When attackers want to compromise corporate networks, they find weak links in the chain. Cybercriminals aren’t in the business of going head to head with network security solutions — they prefer undetected, unprotected entry points.
As noted by SecurityWeek, this often leads to supply chain attacks. Even companies with solid security policies are at risk of data breaches if third-party suppliers don’t safeguard their own assets. A recent cybersecurity risk assessment revealed a significant disconnect between federal agencies and approved government contractors, putting the entire supply chain under threat.
Cybersecurity Risk Assessment Reveals Supply Chain Security Gaps
While federal agencies are under increasing pressure to meet security best practices, such as National Institute of Standards and Technology (NIST) security guidance and standards, supply chain organizations further down the pipeline may escape direct observation, making it easy to avoid costly IT changes.
A recent BitSight survey compared the security performance of 120 agencies to 1,200 contractors. It found a performance gap of at least 15 points on a cybersecurity risk assessment scale of 250–900, with higher scores equating to stronger security posture.
Of greater concern were specific issues common to supply chain contractors, which were rated on an A–F scale. For example, 20 percent of those surveyed said they still use outdated internet browsers, putting them at risk of new malware vectors. In addition, almost 50 percent of contractors received a C grade for their use of protective technologies in line with the NIST cybersecurity framework.
Put simply, federal agencies are doubling down on cybersecurity, but supply chain contractors aren’t keeping pace.
Sniffing Out Supply Chain Threats
The first step toward improving supply chain security is recognizing the problem. As noted by FCW, that’s the idea behind a new internal supply chain cybersecurity initiative launched by the U.S. Department of Homeland Security (DHS). The program aims to dig down and discover exactly where supply chain threats are coming from. Using a “focused effort with dedicated staff,” the agency is partnering with NIST to unpack critical risks and develop mechanisms to improve overall security.

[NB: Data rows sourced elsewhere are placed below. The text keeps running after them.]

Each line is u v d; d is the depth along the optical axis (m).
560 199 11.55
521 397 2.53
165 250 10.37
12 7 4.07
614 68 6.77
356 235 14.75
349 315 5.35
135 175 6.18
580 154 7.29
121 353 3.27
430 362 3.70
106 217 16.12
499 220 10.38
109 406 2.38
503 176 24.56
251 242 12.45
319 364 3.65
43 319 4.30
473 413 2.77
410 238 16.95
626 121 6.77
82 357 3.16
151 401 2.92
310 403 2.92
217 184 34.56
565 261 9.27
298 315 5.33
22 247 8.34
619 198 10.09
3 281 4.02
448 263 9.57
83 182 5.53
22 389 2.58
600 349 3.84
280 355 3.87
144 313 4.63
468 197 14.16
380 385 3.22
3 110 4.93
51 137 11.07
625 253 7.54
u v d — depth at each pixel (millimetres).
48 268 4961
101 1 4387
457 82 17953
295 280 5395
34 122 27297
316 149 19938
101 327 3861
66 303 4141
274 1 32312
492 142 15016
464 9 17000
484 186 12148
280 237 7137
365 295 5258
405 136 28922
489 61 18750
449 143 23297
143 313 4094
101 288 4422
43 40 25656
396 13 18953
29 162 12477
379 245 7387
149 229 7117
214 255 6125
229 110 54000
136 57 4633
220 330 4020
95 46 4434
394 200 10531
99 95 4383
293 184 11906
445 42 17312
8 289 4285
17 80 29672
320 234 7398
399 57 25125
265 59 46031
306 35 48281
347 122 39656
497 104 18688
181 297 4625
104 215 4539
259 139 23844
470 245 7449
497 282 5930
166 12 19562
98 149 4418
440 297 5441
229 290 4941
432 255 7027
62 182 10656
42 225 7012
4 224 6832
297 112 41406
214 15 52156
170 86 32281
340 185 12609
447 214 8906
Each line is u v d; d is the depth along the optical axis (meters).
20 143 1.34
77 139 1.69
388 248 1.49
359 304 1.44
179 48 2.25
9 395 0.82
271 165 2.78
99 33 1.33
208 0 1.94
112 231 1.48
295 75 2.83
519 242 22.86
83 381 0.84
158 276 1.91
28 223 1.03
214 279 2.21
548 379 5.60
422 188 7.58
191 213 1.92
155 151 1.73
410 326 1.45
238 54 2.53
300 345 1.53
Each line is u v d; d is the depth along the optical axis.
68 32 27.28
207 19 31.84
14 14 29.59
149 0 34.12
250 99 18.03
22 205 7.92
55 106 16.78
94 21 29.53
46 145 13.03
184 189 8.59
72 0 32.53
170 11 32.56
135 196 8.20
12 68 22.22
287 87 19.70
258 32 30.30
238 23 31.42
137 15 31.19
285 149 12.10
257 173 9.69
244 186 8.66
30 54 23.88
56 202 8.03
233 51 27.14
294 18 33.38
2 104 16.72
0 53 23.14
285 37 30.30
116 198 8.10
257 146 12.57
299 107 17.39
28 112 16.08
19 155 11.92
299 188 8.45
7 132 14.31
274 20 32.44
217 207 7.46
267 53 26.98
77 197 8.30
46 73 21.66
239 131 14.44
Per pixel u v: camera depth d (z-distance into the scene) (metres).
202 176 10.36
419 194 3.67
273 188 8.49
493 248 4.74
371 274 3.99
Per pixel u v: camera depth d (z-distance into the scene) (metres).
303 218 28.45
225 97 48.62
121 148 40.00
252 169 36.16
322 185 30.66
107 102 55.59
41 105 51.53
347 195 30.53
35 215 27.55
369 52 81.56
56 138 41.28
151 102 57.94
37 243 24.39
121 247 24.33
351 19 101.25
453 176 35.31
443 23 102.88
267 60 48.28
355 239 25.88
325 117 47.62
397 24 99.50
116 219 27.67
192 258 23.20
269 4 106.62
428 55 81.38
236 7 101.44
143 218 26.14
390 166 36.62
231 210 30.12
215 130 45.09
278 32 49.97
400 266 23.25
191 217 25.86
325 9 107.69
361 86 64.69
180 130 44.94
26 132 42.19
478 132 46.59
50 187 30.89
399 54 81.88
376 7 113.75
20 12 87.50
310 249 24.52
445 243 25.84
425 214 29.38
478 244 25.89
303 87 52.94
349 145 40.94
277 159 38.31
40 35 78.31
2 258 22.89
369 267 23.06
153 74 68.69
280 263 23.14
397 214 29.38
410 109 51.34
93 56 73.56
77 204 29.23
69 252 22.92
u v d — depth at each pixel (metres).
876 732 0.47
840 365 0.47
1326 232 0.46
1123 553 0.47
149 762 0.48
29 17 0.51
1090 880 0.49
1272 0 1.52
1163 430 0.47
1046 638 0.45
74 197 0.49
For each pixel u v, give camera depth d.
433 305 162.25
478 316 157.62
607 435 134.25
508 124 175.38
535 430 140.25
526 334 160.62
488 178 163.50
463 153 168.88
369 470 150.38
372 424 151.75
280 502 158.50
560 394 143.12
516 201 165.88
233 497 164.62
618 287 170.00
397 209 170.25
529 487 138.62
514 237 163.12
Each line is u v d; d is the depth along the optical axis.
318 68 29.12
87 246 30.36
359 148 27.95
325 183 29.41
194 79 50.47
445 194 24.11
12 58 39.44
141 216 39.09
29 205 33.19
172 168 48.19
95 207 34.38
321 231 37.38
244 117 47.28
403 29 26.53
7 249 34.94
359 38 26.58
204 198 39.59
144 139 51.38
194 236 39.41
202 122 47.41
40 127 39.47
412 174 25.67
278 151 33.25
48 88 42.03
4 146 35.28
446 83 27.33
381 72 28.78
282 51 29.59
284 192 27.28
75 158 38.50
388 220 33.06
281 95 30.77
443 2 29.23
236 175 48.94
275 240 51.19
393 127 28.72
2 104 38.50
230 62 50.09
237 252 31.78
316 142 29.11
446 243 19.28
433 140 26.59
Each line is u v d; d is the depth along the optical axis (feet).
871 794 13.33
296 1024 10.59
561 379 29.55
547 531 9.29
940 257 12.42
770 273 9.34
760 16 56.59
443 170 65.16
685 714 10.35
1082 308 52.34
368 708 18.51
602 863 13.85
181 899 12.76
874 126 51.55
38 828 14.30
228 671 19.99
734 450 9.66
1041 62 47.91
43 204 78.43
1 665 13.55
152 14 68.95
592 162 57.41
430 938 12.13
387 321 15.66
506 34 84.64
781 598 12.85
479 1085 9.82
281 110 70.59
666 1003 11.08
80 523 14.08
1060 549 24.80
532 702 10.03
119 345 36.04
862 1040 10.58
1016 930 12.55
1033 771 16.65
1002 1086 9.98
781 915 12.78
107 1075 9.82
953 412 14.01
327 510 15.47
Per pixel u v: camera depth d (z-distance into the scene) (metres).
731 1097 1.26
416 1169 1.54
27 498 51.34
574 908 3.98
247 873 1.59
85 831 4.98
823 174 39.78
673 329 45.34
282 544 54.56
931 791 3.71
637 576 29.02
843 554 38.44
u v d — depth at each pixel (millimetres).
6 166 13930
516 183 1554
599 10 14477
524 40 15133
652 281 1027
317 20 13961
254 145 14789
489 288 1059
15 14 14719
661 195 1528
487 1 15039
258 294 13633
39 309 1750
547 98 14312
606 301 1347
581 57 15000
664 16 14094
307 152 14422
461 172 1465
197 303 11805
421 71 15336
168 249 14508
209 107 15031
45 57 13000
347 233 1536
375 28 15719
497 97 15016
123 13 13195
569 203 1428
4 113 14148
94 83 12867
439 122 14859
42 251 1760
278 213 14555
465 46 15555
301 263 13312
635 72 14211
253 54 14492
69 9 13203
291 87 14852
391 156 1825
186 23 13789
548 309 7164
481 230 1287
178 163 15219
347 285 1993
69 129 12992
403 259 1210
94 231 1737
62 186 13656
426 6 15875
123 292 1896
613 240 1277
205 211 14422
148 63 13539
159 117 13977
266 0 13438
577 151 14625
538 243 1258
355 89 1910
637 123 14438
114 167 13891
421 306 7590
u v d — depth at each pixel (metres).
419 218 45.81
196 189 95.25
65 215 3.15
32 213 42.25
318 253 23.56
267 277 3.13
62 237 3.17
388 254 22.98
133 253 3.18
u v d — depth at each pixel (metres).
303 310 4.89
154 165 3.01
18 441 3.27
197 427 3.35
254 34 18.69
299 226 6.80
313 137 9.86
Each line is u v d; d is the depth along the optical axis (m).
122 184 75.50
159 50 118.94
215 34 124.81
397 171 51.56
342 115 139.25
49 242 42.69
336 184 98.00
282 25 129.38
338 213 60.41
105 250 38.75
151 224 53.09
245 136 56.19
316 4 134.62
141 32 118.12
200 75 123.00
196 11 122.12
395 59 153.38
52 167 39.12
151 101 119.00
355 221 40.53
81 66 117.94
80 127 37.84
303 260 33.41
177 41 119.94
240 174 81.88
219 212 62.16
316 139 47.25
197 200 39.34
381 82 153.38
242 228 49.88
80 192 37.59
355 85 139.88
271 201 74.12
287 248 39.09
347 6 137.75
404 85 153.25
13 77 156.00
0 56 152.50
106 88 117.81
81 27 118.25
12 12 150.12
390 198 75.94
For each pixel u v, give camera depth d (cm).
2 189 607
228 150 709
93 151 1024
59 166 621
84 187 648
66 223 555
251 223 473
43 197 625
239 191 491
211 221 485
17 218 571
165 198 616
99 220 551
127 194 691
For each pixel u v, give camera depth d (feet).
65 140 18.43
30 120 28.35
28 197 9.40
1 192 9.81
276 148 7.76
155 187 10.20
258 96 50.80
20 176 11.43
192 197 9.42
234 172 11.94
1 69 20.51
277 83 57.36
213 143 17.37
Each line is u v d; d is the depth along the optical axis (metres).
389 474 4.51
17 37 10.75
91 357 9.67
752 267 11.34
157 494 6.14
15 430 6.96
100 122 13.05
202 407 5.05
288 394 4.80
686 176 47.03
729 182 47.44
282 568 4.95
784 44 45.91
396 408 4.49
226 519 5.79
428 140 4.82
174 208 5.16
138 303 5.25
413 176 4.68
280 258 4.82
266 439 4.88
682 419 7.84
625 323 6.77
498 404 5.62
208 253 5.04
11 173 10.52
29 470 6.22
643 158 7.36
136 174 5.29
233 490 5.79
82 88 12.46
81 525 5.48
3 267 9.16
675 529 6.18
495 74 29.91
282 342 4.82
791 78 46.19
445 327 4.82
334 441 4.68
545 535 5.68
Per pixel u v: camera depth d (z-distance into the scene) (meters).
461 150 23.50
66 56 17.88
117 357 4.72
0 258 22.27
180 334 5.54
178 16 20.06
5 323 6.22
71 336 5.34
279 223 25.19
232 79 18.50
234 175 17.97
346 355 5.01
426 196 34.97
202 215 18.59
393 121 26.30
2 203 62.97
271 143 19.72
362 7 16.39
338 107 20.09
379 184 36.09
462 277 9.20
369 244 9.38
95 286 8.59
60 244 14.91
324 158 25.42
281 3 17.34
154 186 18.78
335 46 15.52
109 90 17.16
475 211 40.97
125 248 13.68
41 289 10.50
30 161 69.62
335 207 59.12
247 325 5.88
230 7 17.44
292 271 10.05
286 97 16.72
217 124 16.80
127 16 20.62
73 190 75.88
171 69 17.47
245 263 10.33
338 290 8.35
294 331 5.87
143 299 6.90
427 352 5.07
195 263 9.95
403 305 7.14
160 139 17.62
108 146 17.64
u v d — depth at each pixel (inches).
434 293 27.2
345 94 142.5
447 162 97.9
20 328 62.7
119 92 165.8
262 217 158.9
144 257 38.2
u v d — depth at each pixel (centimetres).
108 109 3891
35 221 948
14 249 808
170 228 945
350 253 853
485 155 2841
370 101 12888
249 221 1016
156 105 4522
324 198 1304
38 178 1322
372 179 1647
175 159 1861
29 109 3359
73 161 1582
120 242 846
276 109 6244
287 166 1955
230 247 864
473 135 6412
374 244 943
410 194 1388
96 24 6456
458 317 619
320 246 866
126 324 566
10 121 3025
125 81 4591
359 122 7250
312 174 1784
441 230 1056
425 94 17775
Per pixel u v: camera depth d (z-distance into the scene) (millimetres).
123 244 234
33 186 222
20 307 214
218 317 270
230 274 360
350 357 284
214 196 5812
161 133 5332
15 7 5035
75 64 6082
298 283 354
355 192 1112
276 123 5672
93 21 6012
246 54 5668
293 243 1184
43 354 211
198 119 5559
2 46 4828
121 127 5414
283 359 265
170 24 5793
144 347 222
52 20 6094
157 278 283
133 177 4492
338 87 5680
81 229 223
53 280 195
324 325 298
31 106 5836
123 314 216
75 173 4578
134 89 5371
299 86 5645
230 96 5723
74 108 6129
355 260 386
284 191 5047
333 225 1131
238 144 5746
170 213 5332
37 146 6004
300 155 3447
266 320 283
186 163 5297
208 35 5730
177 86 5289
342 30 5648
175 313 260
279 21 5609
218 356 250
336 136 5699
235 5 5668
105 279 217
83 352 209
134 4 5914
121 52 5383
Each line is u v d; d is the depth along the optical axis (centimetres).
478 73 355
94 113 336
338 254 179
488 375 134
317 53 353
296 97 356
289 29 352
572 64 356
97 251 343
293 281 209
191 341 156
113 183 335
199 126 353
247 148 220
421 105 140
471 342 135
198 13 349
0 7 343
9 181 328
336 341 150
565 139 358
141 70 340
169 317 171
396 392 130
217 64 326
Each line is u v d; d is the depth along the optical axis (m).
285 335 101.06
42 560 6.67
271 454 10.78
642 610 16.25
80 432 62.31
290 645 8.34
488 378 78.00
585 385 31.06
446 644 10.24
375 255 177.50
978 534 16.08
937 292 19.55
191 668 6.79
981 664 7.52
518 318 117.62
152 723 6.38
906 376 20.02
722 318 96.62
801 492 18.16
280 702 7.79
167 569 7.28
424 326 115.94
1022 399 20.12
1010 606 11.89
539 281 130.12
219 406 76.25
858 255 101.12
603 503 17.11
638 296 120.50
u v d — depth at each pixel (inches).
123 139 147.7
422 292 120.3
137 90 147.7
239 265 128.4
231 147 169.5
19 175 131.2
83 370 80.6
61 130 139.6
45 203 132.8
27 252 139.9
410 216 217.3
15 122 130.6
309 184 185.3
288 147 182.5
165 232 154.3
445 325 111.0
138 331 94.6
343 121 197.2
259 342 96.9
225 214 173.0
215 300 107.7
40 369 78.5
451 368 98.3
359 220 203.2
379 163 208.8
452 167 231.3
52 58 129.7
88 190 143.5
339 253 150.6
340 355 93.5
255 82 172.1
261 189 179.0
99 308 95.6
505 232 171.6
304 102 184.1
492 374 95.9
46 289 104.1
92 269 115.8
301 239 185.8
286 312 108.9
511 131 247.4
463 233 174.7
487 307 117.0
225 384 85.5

This may be easier said than done. As Federal News Radio pointed out, while NIST guidelines offer a solid starting point, the next step for supply chain security is creating frameworks that provide “consistent ways to measure the effectiveness of security controls.”
It’s not enough to simply spend more on security and check off cybersecurity risk assessment boxes. Contractors and federal agencies must be able to actively and reliably monitor supply chain security controls to see what’s working, what isn’t and where new security solutions offer the biggest benefit.
Federal supply chains are at risk, with contractors lagging behind agencies when it comes to NIST adoption and threat awareness. Improving overall security means recognizing the shortfall and implementing effective controls that both meet minimum standards and provide active, accurate feedback about security efficacy.